Mäusebunker is finally saved from demolition
On May 24, the German newspaper Tagesspiegel and the Department of Heritage Protection announced that Berlin‘s brutalist Mäusebunker building has been saved from demolition and is now listed as a historical monument. The so-called ‘mouse bunker’, a radical, large-scale design by Gerd and Magdalena Hänska, was built between 1971-1981 as the animal laboratories center of the Freie Universität Berlin in Steglitz-Zehlendorf and used from 2003-2010 and 2020 respectively as a research institution for experimental medicine (FEM) by the Charité Universitätsmedizin Berlin. However, when the last laboratory was closed in 2020, the Charité decided to use the Mäusebunker for other purposes before ultimately applying for demolition, despite it being a valued icon of brutalism. Fortunately, things took a turn for the better.
image © Felix Torkar | all courtesy SOSBrutalism (unless stated otherwise)
the dedicated people behind this latest heritage protection
When asked by Tagesspiegel why the Mäusebunker was only now chosen to be put under protection, Christoph Rauhut, head of the Department of Heritage Protection, said: ‘It was due to the already existing demolition permit. The State Monuments Office had not examined the case until then: Brutalism had, after all, only gradually moved into the public consciousness after the SOSBrutalism exhibition in 2017 at the Frankfurt Architecture Museum. The initial situation was then difficult: the Charité wanted to use the site for an expansion of the Benjamin Franklin Campus, while the monumental value of the Mäusebunker became increasingly clear. In fact, we owe it to the commitment of many people in Germany and abroad that the clock was turned back from five past twelve to five to twelve.’ (Tagesspiegel, May 24, 2023)
image © Felix Torkar
As Rauhut mentioned in his comment, SOSBrutalism, a large campaign dedicated to saving and cataloging brutalist buildings, played a big part in those turn of events — specifically Felix Torkar, who took the case all the way to the German Tagesschau, a national TV news services, with his own rescue campaign. Beside Torkar, a dedicated group of architects, art historians, and architecture enthusiasts also joined the fight to save Mäusebunker, including Ludwig Heimbach, Kay Fingerle, Francesca Ferguson, Friederike Meyer, and Gunnar Klack.
image © Felix Torkar, courtesy @mausebunker
honoring, preserving, and repurposing this 1970s icon
The building owes its nickname to its hermetic appearance of a tank or war bunker. Both the outer shell, as an expression of architectural freedom, and the interior, with complex development, a sophisticated ventilation system, and consistent separation of these two areas, are attributed a special monument value. The other two striking concrete architectures on the Charité Benjamin Franklin Campus — the hospital (1958-68) and the Institute of Hygiene and Microbiology (1966-74) — are already under monument protection. A model procedure is also underway to research all the possible ways that the building can be reused.

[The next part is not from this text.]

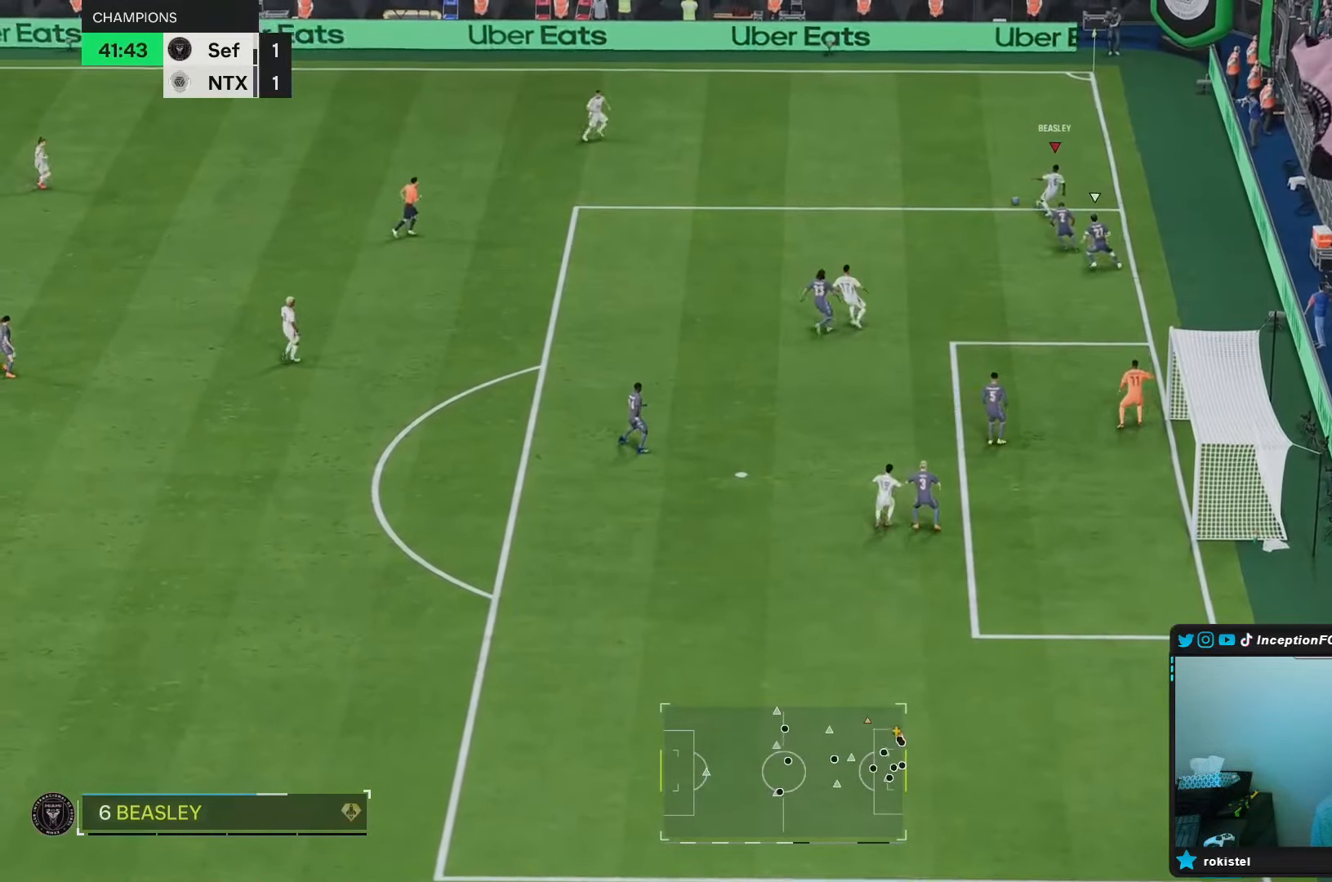
{"buttons": ["A"], "left_stick": "down-left", "right_stick": "center", "events": [[67, "R2", "down"], [250, "R2", "up"], [300, "left_stick", "down-left"], [467, "A", "down"]]}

On the occasion of the heritage-protection news, an exhibition dubbed ‘SUDDENLY WONDERFUL. Future Ideas for Large West Berlin Buildings of the 1970s’ has opened to the public at the Berlinische Galerie. Running until September 18, 2023, the show spotlights, among many other similar landmarks, Mäusebunker as one of the many buildings characterizing the 1970s modernism that reigned in Berlin.